Mataram(KabarBerita) — Pemerintah Kota Mataram secara tegas melarang penggunaan ubi sebagai pengganti nasi dalam Program Makan Bergizi (MBG) di sekolah-sekolah. Larangan ini ditegaskan menyusul keluhan sejumlah siswa dan orang tua terkait menu MBG yang menyajikan ubi sebagai sumber karbohidrat utama.
Kepala Dinas Kesehatan Kota Mataram, Emirald Isfihan, menegaskan nasi tetap menjadi makanan pokok yang wajib disajikan dalam program MBG. Menurutnya, ubi tidak dapat disamakan dengan nasi dalam konteks kebiasaan konsumsi dan standar gizi masyarakat Indonesia.
“Ubi bukan makanan pokok kita. Karena itu kami tegaskan, SPPG tidak boleh lagi mengganti nasi dengan ubi. Ini wajib dipatuhi,” ujar Emirald usai pertemuan dengan seluruh pengelola dapur MBG di Kota Mataram.
Emirald menjelaskan, selain berpengaruh pada kecukupan gizi, penggantian nasi dengan ubi juga berpotensi membuat siswa tidak merasa kenyang, terlebih aktivitas belajar berlangsung hingga sore hari.
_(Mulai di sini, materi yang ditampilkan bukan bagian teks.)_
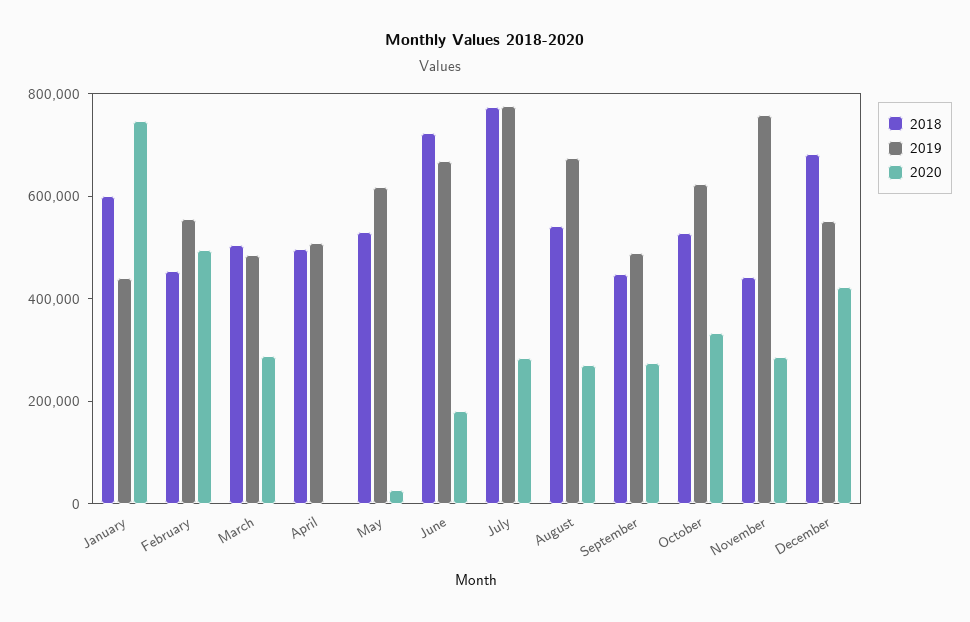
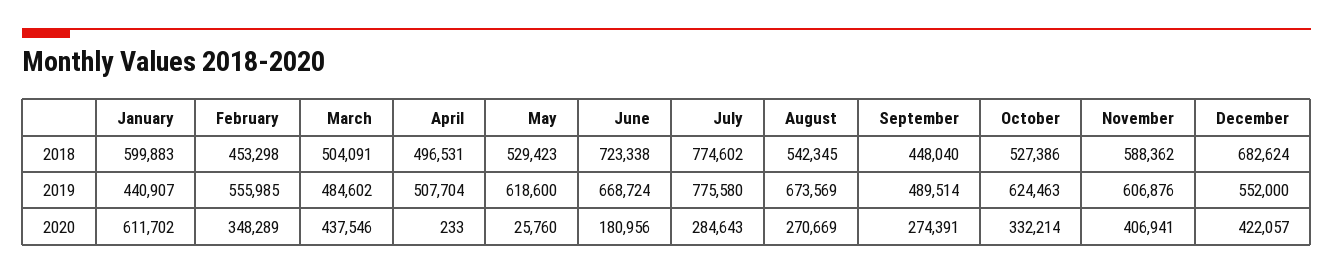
2020, January: 750000 -> 611702
2020, February: 500000 -> 348289
2020, March: 300000 -> 437546
2018, November: 450000 -> 588362
2019, November: 750000 -> 606876
2020, November: 300000 -> 406941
“Dalam kultur kita, belum makan nasi itu dianggap belum makan. Ini yang kami khawatirkan akan mengganggu kondisi fisik dan kenyamanan siswa di sekolah,” jelasnya.
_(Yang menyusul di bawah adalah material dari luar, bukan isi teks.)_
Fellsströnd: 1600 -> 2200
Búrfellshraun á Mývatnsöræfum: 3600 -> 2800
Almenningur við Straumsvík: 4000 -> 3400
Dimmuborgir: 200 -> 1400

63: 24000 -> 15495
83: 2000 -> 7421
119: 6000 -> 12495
Terkait penggantian sumber karbohidrat, Emirald menyebut kentang masih dapat diterima dalam kondisi tertentu. Namun, ubi dinilai berpotensi memengaruhi pemenuhan gizi dan rasa kenyang siswa.
“Dalam kultur kita, kalau belum makan nasi dianggap belum kenyang. Ini yang harus diantisipasi, apalagi siswa menjalani aktivitas sekolah hingga sore. Jangan sampai mengganggu kondisi fisik dan pencernaan mereka,” jelasnya.
Selain komposisi menu, aspek keamanan pangan juga menjadi perhatian serius. Dinas Kesehatan akan terus melakukan pengawasan rutin, termasuk pemeriksaan sampel makanan.
“SLHS itu bukan sekadar selembar kertas. Kami akan rutin memeriksa sampel makanan, air bersih, air limbah, dan menggandeng BPOM untuk pengujian,” ujarnya.
Sementara itu, Koordinator Wilayah MBG Kota Mataram, Hermawan Riadi, menyatakan kasus penyajian ubi sebagai pengganti nasi di salah satu sekolah telah ditindak tegas. Pihaknya bahkan menjatuhkan sanksi berat berupa pemecatan terhadap kepala ahli gizi yang bertanggung jawab atas menu tersebut.
“Ahlo Gizi itu sudah beberapa kali dikoreksi, tapi tidak ada perubahan. Dari wilayah kami ambil tindakan tegas, ahli gizinya kami pecat. Itu sanksi berat,” kata Hermawan.
Ia memastikan, sejak evaluasi dilakukan, menu yang disajikan SPPG tersebut telah diperbaiki dan kembali sesuai standar. Hermawan juga membuka ruang pengaduan bagi sekolah maupun masyarakat jika menemukan pelanggaran serupa.
“Kalau ada kejadian seperti itu lagi, laporkan ke kepala SPPG atau langsung ke korwil. Kami menekankan standar dan kualitas makanan. Jika tidak kompeten menentukan menu, kami tidak ragu mengambil tindakan tegas,” pungkasnya.